• **Task data**:

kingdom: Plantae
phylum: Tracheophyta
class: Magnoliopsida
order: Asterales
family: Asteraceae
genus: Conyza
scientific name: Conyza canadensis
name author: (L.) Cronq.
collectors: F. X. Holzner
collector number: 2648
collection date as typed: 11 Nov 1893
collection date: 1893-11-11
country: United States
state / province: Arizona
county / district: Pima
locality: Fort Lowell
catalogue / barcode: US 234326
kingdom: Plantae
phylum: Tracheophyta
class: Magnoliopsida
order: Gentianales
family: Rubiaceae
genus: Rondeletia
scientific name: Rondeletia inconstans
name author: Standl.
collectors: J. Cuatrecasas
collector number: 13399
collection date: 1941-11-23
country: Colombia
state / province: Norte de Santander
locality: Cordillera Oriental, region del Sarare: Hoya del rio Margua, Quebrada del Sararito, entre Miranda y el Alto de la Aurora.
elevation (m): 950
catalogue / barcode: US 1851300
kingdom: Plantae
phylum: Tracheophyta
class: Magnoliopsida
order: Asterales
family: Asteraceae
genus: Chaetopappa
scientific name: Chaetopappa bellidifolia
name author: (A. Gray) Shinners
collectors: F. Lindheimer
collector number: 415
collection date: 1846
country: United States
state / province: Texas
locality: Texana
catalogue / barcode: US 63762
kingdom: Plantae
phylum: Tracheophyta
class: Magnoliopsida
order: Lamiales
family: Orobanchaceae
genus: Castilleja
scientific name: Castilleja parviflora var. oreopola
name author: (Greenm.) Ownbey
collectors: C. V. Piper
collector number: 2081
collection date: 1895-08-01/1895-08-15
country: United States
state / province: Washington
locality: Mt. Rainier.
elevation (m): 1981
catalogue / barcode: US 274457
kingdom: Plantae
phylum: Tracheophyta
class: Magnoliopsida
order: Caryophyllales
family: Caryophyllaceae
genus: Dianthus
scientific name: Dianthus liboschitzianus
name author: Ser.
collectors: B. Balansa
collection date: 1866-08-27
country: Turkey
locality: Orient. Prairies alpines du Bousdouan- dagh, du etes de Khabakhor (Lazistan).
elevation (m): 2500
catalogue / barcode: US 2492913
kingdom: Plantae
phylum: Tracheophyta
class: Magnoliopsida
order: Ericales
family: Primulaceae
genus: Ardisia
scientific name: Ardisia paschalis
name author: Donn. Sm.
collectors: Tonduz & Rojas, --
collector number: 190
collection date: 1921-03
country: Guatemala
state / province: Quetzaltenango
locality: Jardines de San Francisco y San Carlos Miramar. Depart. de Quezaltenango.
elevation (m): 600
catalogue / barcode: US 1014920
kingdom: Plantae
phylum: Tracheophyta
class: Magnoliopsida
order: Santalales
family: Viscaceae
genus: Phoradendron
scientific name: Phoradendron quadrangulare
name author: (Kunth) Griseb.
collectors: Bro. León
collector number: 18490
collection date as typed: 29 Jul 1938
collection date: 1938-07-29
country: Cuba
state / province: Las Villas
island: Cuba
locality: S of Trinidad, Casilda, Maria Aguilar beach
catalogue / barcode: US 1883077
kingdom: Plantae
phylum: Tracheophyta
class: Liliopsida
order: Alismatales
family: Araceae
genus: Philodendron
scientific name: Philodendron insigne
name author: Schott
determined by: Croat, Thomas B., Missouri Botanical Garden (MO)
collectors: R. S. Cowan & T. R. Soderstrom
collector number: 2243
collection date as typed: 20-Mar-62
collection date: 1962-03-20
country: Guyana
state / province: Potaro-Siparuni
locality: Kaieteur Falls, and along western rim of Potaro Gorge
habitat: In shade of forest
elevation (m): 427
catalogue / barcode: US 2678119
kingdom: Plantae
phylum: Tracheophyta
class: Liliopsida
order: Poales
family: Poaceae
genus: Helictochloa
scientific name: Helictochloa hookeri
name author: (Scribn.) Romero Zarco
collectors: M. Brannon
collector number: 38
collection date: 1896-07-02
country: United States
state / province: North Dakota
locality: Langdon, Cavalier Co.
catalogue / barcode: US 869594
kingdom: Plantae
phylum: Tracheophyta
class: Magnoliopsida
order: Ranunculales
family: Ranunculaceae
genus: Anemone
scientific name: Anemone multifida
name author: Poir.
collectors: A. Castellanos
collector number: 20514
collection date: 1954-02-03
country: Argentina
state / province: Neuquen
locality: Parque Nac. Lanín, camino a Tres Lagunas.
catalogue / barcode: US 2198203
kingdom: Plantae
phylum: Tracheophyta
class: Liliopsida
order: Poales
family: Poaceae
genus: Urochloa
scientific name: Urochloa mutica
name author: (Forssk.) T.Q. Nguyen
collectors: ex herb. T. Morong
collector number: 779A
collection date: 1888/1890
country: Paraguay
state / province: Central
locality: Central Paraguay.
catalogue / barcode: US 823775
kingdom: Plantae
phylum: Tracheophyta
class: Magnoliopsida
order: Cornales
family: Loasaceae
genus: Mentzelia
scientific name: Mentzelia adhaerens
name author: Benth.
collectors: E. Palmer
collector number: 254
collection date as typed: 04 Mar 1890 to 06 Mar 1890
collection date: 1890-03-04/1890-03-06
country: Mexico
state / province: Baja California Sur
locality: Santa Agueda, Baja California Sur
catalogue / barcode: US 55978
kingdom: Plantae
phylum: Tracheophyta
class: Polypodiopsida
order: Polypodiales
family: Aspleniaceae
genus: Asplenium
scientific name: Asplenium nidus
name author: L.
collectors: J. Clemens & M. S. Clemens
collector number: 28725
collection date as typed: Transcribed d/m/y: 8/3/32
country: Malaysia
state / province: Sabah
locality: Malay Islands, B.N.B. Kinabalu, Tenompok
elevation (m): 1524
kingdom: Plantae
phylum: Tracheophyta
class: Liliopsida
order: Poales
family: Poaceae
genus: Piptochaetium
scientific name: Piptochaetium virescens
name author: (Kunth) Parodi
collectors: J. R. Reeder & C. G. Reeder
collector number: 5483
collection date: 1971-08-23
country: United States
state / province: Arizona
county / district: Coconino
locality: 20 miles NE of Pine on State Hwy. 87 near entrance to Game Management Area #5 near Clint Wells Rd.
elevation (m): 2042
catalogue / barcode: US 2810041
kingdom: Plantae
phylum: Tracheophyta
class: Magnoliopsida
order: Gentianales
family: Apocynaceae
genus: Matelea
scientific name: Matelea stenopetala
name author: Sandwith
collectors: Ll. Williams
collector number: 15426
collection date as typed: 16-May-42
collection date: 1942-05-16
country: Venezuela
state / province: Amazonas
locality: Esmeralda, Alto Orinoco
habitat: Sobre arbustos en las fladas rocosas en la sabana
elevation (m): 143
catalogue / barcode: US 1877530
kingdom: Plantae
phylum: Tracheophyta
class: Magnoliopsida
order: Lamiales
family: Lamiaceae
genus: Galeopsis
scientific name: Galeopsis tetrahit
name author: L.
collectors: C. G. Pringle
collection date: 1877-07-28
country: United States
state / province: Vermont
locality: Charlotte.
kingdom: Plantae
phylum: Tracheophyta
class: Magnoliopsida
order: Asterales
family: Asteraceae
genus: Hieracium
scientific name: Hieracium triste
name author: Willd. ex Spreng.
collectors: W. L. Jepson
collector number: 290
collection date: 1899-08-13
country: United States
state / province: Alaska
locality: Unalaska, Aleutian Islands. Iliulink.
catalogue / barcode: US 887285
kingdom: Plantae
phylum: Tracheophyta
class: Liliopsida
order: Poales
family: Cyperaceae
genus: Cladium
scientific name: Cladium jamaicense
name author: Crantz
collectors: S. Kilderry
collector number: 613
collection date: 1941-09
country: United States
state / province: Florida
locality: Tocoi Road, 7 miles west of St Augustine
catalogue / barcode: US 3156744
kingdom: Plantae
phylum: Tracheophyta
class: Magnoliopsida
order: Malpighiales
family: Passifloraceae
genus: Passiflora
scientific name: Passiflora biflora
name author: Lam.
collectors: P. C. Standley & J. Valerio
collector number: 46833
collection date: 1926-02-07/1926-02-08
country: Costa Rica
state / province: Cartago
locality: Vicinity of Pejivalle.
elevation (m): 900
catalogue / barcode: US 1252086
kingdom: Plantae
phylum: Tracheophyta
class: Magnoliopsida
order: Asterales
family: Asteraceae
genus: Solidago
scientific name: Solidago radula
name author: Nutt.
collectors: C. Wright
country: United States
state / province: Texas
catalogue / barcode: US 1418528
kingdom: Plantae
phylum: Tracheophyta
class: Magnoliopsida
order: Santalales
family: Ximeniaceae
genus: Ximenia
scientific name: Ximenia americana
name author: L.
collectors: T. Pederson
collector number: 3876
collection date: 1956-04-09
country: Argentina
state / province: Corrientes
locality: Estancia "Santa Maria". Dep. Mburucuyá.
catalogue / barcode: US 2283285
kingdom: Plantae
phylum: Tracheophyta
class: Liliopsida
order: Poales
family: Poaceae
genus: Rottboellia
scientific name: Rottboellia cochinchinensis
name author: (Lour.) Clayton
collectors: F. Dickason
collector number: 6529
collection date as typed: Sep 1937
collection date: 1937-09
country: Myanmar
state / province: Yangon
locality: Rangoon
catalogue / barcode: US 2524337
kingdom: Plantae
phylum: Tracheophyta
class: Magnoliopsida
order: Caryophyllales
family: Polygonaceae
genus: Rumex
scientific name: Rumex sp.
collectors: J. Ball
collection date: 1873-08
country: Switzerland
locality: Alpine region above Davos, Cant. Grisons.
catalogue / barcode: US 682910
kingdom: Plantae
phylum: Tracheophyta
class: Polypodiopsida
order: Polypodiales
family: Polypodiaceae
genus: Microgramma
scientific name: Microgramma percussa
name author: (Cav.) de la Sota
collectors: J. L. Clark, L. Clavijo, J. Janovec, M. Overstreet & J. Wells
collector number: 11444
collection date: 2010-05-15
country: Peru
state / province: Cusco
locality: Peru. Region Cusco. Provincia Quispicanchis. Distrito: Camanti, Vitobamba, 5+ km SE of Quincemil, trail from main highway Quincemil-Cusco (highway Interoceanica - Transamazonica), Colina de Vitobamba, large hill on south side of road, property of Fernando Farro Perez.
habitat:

• **Stated goal**:
Count the lines of the data above that contain the string "elevation", and reply with only that number.

• **Finished answer**:
9